Assigned task 1: In the golden retriever forum thread, how old is the dog that Scott Schuchard is getting?

Selected excerpt:
|---|
# golden retriever



## Scott Schuchard (Nov 23, 2002)

im gettin a golden retriever in a few days i was just wonderin if they are a good dog from what i read they are. but would like your input


----------



## Guest (Jul 17, 2006)

There are three things to look at when you pick it out

Pedigree, pedigree and pedigree. My brother on law had a great one (good pedigree) a friend of mine has an adaquate one (no field champ master hunter for parents) many people take a titled sire and mate their untitled ***** to them. You need to be carefull. you are going to own the animal for many years (hopefully) The initial cost will be forgotten and the quality will be forever remembered. Get a good one. Good luck!

P.S. You still have time to change your mind and get a lab! :wink:


----------



## Guest (Jul 17, 2006)

btw, I just found your post "Posted: Sun Jul 16, 2006 3:30 pm Post subject:

--------------------------------------------------------------------------------

Its hard to beat a good lab for field or water they are a well rounded dog and i think one of the best family dogs too. you can find good lab pups all over the place they are easy to come by and i think one of the easiest to train but thats just my 2cents.

good luck with whatever you deside.
_________________
"Courage is Being Scared to Death and Saddling up Anyway" John Wayne "
:beer:


----------



## airman (Jul 16, 2006)

I do own a golden and she's the best thing i've hunted behind. From 7 weeks old i have woked her on birds. i brought a phasant wing with me when i picked her out to see wich one of the dogs were "birdie". From family dog to hunting dog you can't beat a golden in my opinion!


----------



## Scott Schuchard (Nov 23, 2002)

r u dun i have 3 labs now and we are gettin this golden for free from a guy who dosnt have time for him. i hunted behide it once and he is a great dog i've never been around it when it wasnt huntin so i was just wonderin if they are good house dogs too


----------



## Chuck Smith (Feb 22, 2005)

Goldens are great dogs. I have had three. THey are great hunters and family dogs.

I have hunted everything from....grouse to big old canada's.....they have tackled them all. All of my goldens have loved the water. Some might shy away from it. But I think is because of the way they were introduced.

First off....how old is this dog?


----------



## Scott Schuchard (Nov 23, 2002)

the dog is 3yrs


----------



## desert setter (Oct 15, 2005)

I am obviosly a setter guy but I would not hesatate to own another golden. No matter what kind of hunter it turns out to be, you won't miss as a family dog, especially if you have kids! Best of luck.


----------



## Chuck Smith (Feb 22, 2005)

So if the dog is 3 it has been hunted and you should be fine. Just introduce to water on warm days and see how it reacts. Make it fun.

Also just introduce to birds and see how it reacts. But if you have hunted with it you will be fine.


----------



## Bobm (Aug 26, 2003)

Even if its never been hunting it still will have the same instincts it was born with, so it will probably hunt fine. Its either got it or it doesn't and most goldens are real nice dogs.


----------



## Guest (Jul 18, 2006)

drdeerhunter ....Goldie locks and the three labs! you might be able to write some kind of bedtime story for us! I have three labs myself and love em a ton. one is retired at 12.5 and the other two littermates will be 2 in sept.  Good luck with the new addition to the pack. If you know the dog you should be fine. Just get ready to do some hair trimming, the one my brother in law had picked up cockle burrs etc like crazy and all i've ever had to do with my labs is give em a flick. his did great as a ducker and upland so have fun!


----------



## Guest (Dec 22, 2006)

drdeerhunter, how did the golden work for you this fall?

Merry Christmas!!


----------
|---|
Input material:
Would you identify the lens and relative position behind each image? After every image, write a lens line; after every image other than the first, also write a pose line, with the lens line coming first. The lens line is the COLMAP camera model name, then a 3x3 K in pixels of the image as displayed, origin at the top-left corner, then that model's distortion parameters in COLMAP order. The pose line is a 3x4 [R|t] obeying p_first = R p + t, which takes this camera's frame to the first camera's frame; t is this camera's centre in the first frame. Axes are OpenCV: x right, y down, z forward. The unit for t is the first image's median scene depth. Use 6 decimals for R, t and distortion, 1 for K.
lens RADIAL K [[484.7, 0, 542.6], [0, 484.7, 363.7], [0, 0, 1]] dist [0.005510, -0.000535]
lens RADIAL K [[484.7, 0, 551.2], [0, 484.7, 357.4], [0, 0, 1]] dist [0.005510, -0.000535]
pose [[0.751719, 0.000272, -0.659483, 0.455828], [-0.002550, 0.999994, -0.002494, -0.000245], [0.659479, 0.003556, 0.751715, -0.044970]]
|---|
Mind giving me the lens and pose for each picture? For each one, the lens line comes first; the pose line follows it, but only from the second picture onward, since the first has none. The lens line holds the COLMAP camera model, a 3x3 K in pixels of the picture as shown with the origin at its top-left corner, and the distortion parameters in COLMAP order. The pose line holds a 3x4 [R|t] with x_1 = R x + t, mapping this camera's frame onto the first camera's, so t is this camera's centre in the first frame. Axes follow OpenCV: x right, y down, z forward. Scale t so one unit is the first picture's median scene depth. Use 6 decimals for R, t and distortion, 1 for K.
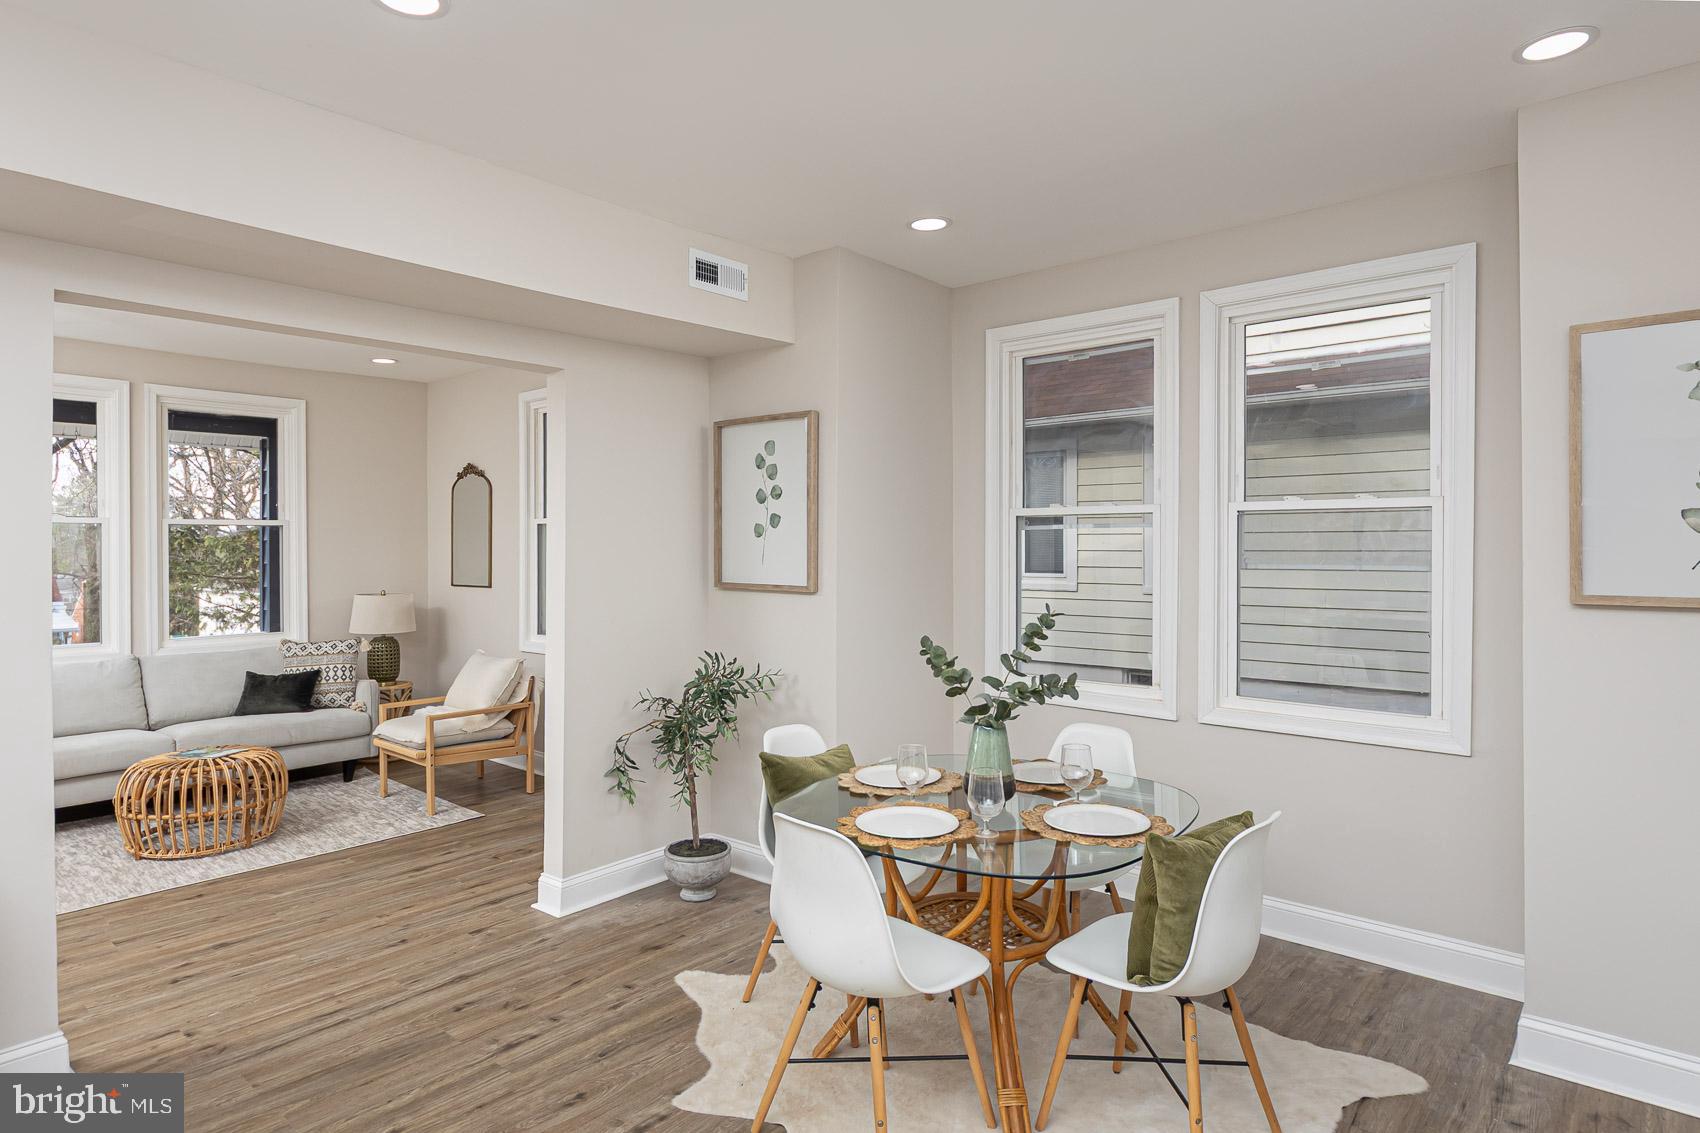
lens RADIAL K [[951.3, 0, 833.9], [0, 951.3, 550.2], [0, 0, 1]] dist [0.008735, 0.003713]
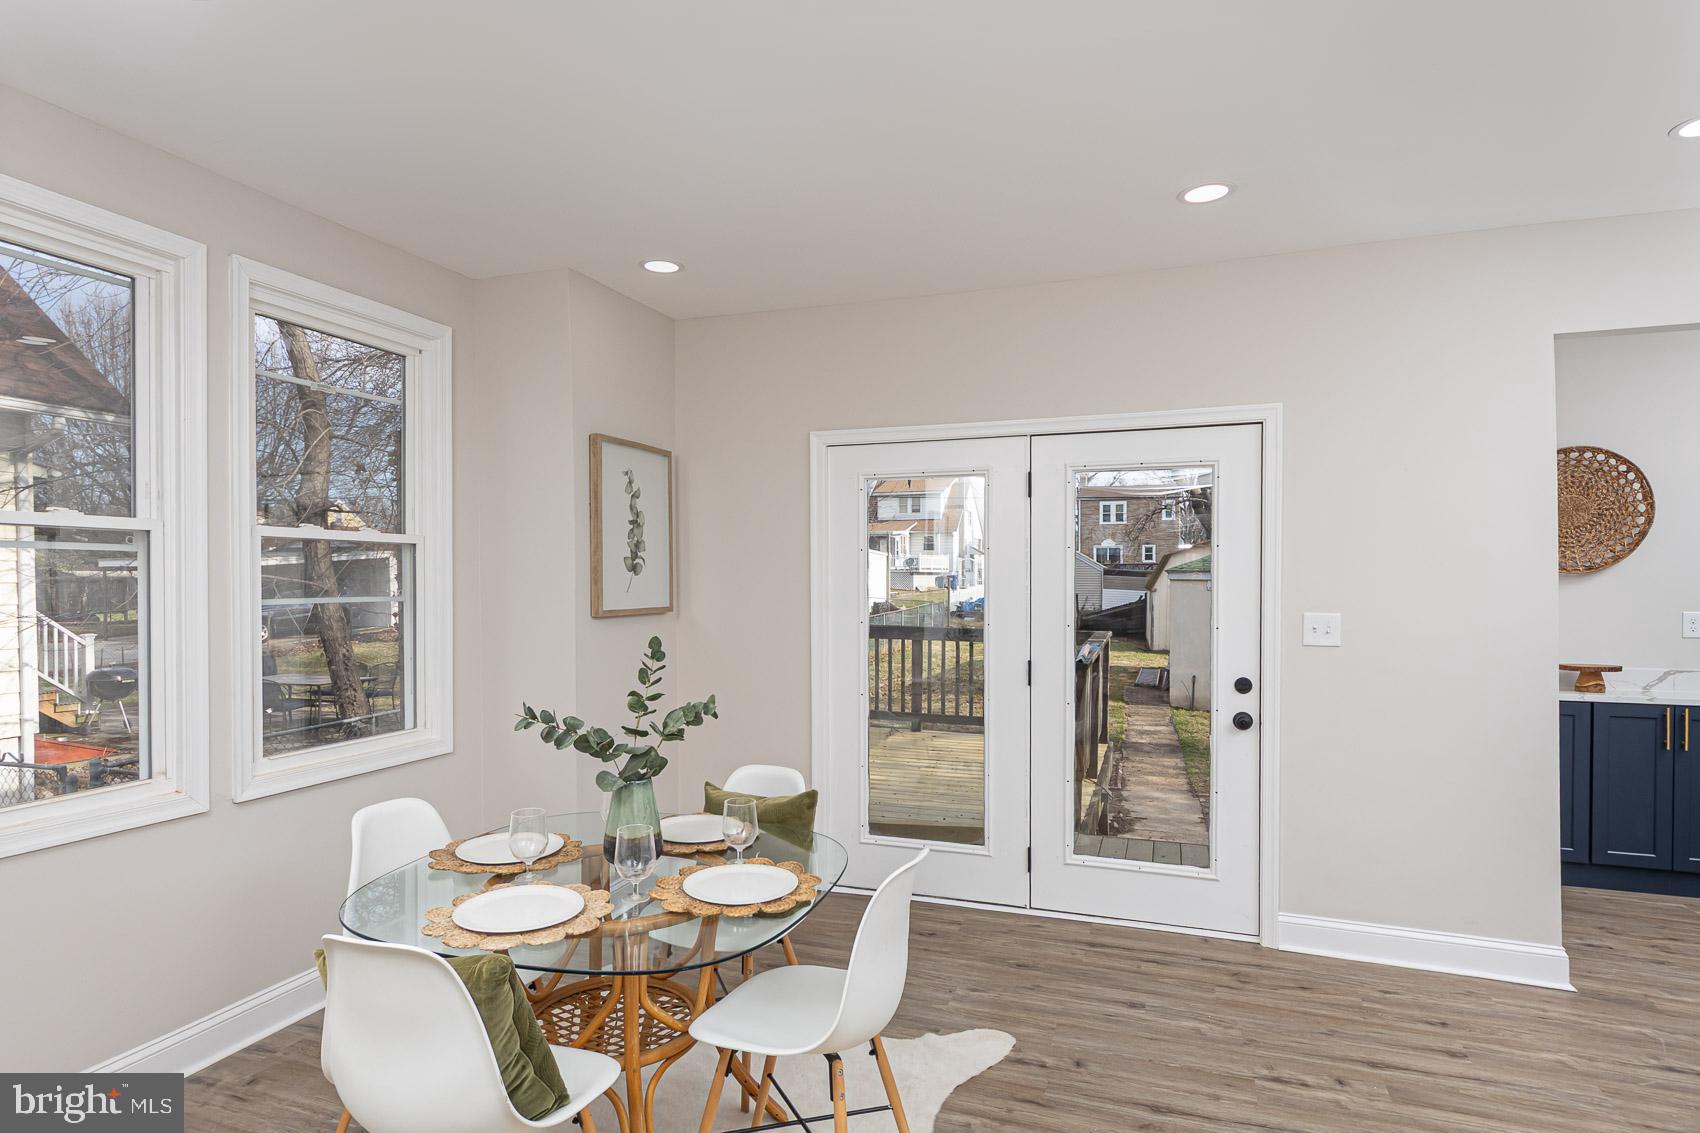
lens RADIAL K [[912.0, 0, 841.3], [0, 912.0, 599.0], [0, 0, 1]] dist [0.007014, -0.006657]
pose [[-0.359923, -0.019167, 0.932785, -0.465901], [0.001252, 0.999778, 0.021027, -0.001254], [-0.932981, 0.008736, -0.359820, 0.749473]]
|---|
Assigned task 2: Write out the entries from the line containing "Would you identify" through the line containing "0.003556, 0.751715, -0.044970]]", inclusive, without changing anything.

Answer 1: Three years old.

Answer 2:
Would you identify the lens and relative position behind each image? After every image, write a lens line; after every image other than the first, also write a pose line, with the lens line coming first. The lens line is the COLMAP camera model name, then a 3x3 K in pixels of the image as displayed, origin at the top-left corner, then that model's distortion parameters in COLMAP order. The pose line is a 3x4 [R|t] obeying p_first = R p + t, which takes this camera's frame to the first camera's frame; t is this camera's centre in the first frame. Axes are OpenCV: x right, y down, z forward. The unit for t is the first image's median scene depth. Use 6 decimals for R, t and distortion, 1 for K.
lens RADIAL K [[484.7, 0, 542.6], [0, 484.7, 363.7], [0, 0, 1]] dist [0.005510, -0.000535]
lens RADIAL K [[484.7, 0, 551.2], [0, 484.7, 357.4], [0, 0, 1]] dist [0.005510, -0.000535]
pose [[0.751719, 0.000272, -0.659483, 0.455828], [-0.002550, 0.999994, -0.002494, -0.000245], [0.659479, 0.003556, 0.751715, -0.044970]]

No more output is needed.